Task prompt:
Copy out, unchanged, the stretch from the line containing "genus: Hermannia" through the end of the entries below.

Data entries:
.....

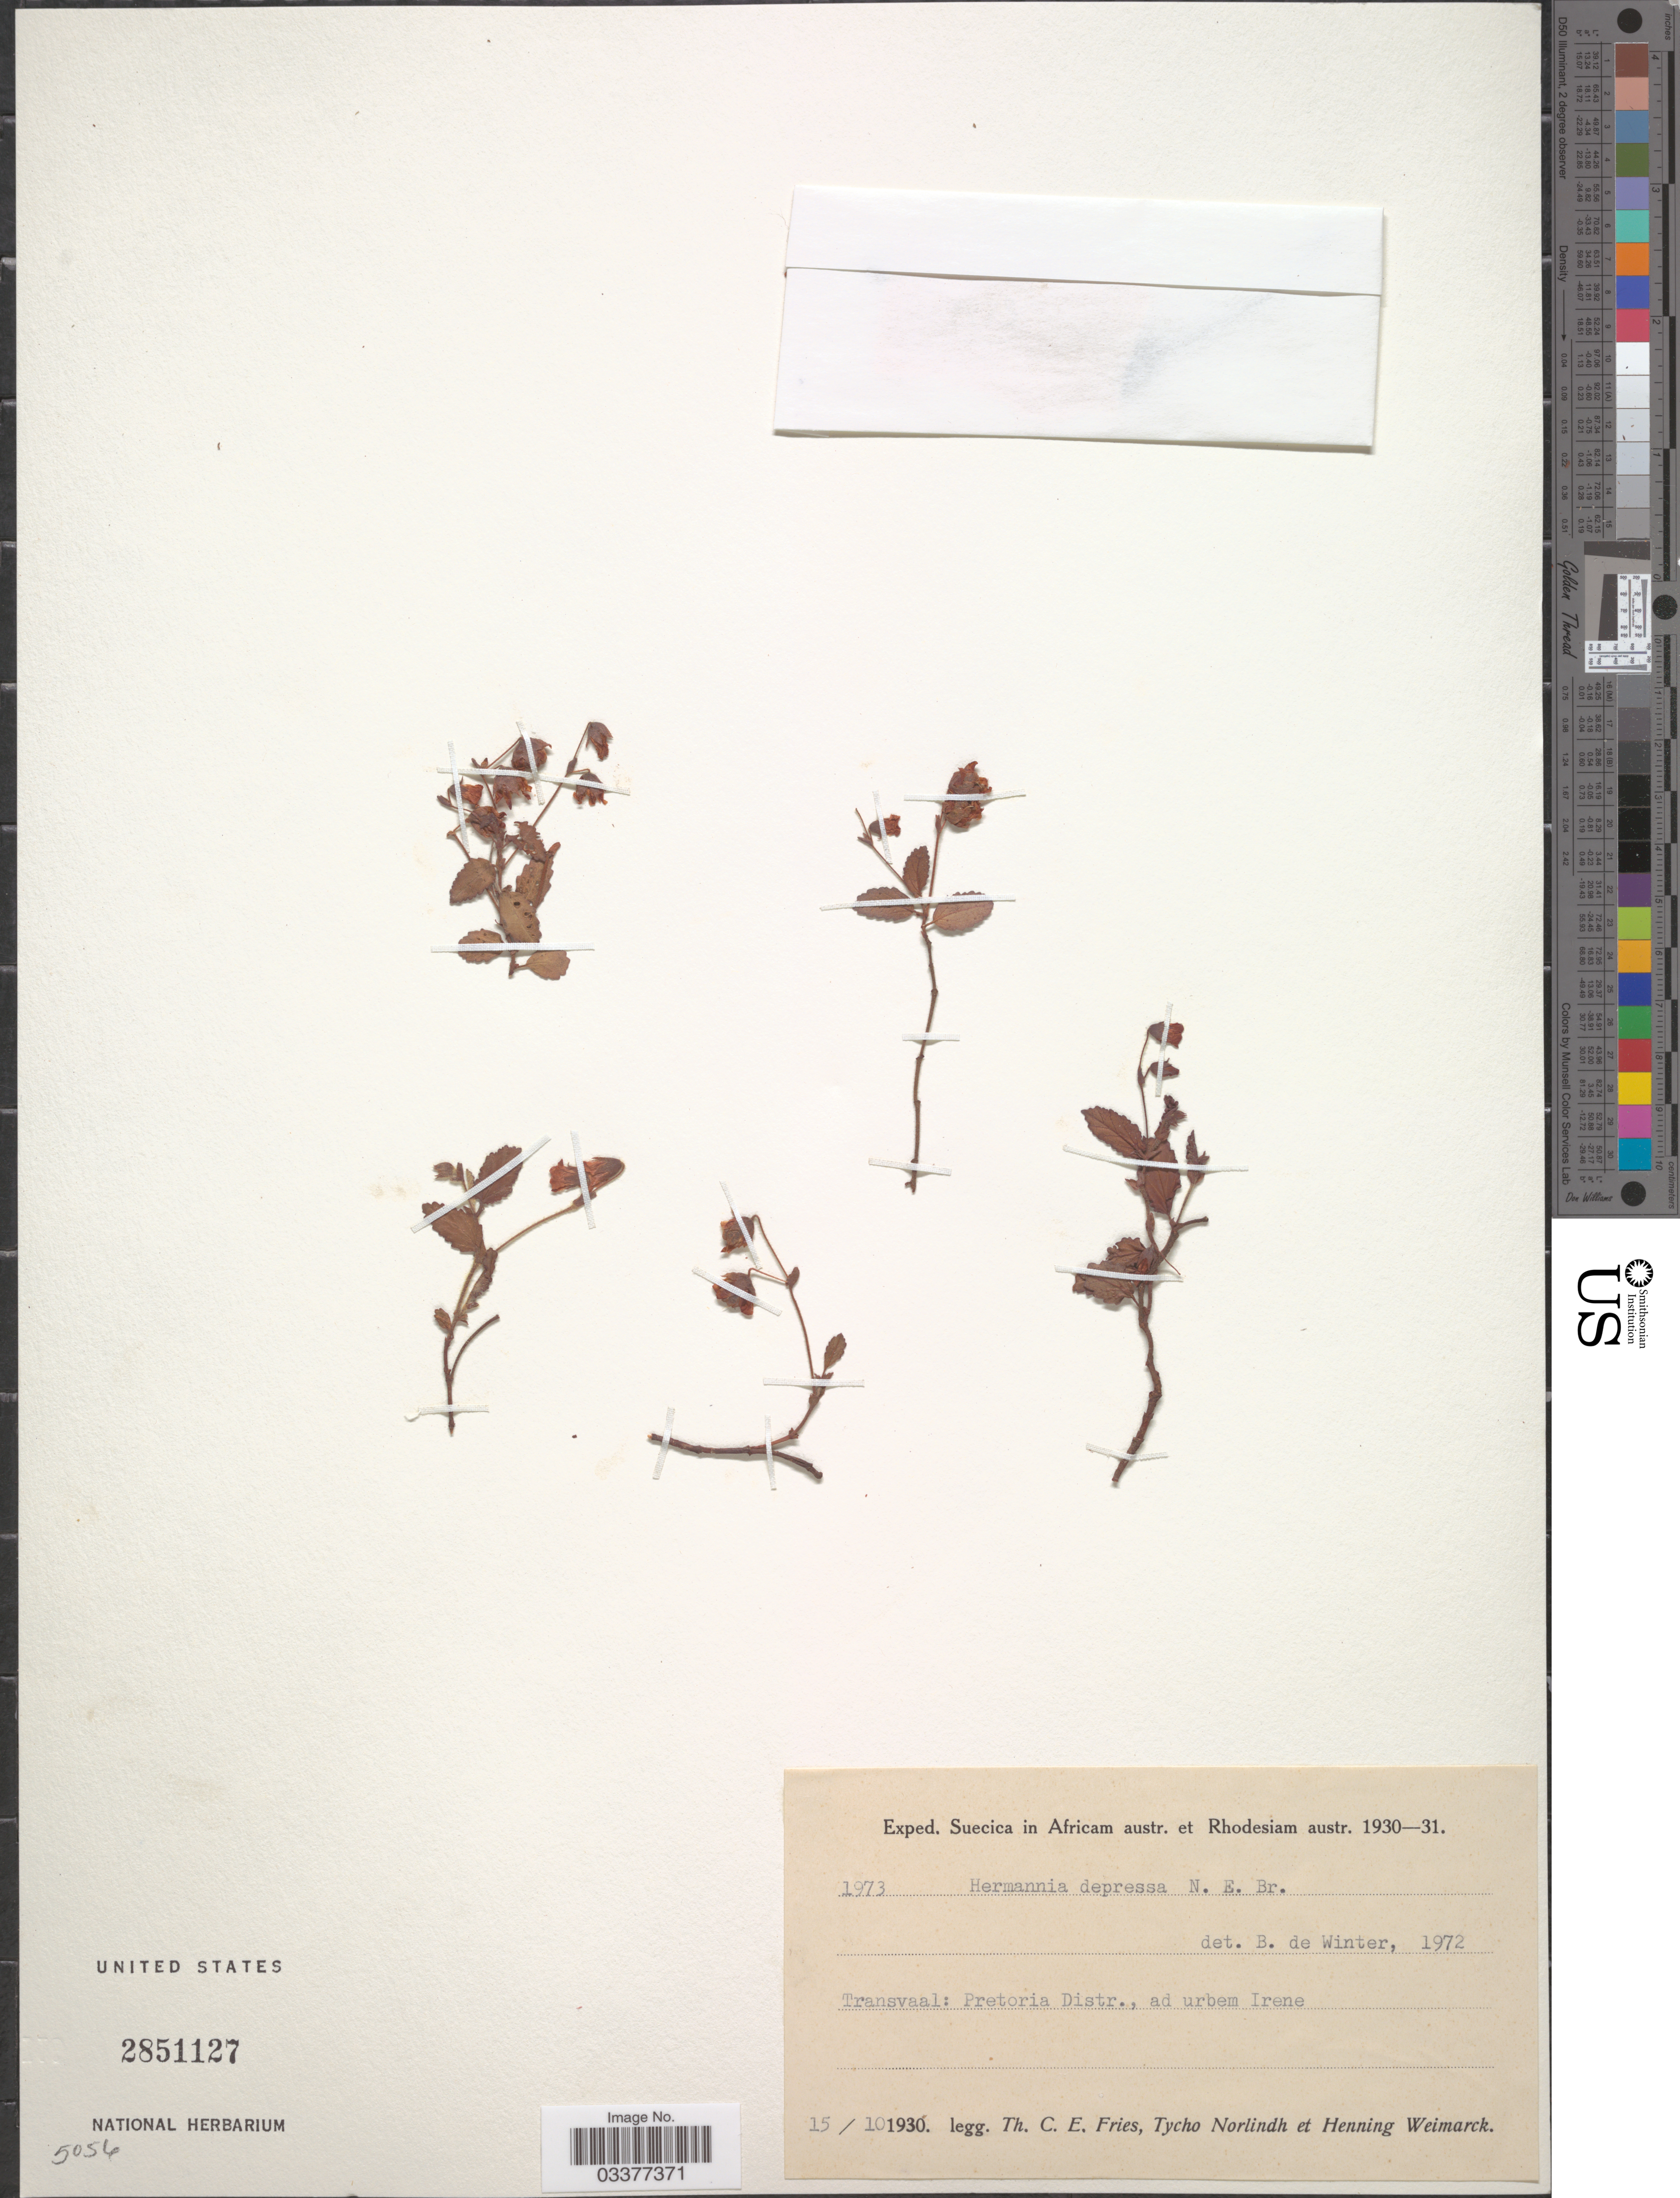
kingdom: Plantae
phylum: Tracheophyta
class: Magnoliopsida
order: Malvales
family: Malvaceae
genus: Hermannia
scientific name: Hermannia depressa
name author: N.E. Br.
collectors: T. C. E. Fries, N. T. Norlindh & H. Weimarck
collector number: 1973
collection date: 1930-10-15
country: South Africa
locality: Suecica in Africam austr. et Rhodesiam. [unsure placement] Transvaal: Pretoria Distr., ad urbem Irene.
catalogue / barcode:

.....

Exercise result:
genus: Hermannia
scientific name: Hermannia depressa
name author: N.E. Br.
collectors: T. C. E. Fries, N. T. Norlindh & H. Weimarck
collector number: 1973
collection date: 1930-10-15
country: South Africa
locality: Suecica in Africam austr. et Rhodesiam. [unsure placement] Transvaal: Pretoria Distr., ad urbem Irene.
catalogue / barcode:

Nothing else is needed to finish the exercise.